O como utilizar el nombre del vino con orgullo, ligado al concepto de país. Mientras las autoridades de Agricultura de la Unión Europea se la agarran con papel de fumar, no vaya a ser que se enfaden los prebostes de Sanidad y, lo que es peor, la Organización Mundial de la Salud (OMS), donde abundan buena parte de los talibanes de las cruzadas antialcohol, esos que rechazan los estudios serios que demuestran las bondades del consumo moderado de productos como el vino; otros países más abiertos, como Moldavia, han rebautizado su aeropuerto con el nombre de «Wine of Moldova».
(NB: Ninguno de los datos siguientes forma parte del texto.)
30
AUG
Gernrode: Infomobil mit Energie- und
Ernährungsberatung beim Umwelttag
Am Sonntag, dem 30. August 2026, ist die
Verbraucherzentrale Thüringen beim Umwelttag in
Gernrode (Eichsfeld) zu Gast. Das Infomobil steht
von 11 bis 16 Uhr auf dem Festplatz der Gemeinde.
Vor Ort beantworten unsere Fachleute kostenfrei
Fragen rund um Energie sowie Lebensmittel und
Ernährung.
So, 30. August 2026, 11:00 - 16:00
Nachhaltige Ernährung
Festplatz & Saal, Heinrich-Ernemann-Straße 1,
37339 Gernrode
Y lo han hecho frente a otras posibilidades presentadas como el prolífico compositor Eugen Dora o Olga Culic, la primera mujer piloto del país. Moldavia, que produce poco más de un millón de hectolitros y que el pasado año fue galardonada con el Premio Voice of Wine, otorgado por la organización de la World Bulk Wine Exhibition, de Ámsterdam, ha demostrado estar a la vanguardia de una bebida cada día más popular.
La caída del muro desveló con dramática tristeza los elevados índices de alcoholismo a los que se enfrentaban la mayor parte de los países del Este como consecuencia del consumo descontrolado de bebidas espirituosas, de dudosa procedencia y alta graduación alcohólica. Este panorama mostró que atajar un problema que elevaba los índices de mortalidad, la marginación, las actitudes violentas y el absentismo laboral no iba a ser fácil. Pero lejos de ir a políticas prohibicionistas, como las propugnadas por algunos caciques de la OMS, algunos de estos países, con Rusia y Polonia a la cabeza, optaron por una política educativa que inculcara a los jóvenes el valor de la cultura del vino y un consumo moderado y responsable de este. Las consecuencias están a la vista. Los índices de alcoholismo han bajado y las nuevas generaciones apuestan por una cultura hedonista y lejana a las borracheras que se producen en buena parte de nuestros países y Escandinavia como consecuencia de la falta de estímulos y creatividad y como reacción a la política de “esto no se hace, esto no se dice, esto no se toca”, como cantaba Serrat.
Llegar a un país que ha ligado el nombre del vino a la terminal de su aeropuerto internacional en Chisinau tras la votación realizada por más de 8.000 expertos, saber que cada año cuentan con la celebración del Día Nacional del Vino y que anualmente exportan más de 67 millones de botellas, alrededor del 50% de la producción solo produce envidia sana. Si a ello le unimos iniciativas como las desarrolladas por Argentina o Uruguay, con la designación del vino como Bebida Nacional, aunque el actual presidente de este último país sea de la Cofradía Abstemia, o la puesta en marcha de la Ciudad del Vino en Burdeos, además del denodado esfuerzo de ProChile a favor de los vinos, hay aún motivo para la esperanza.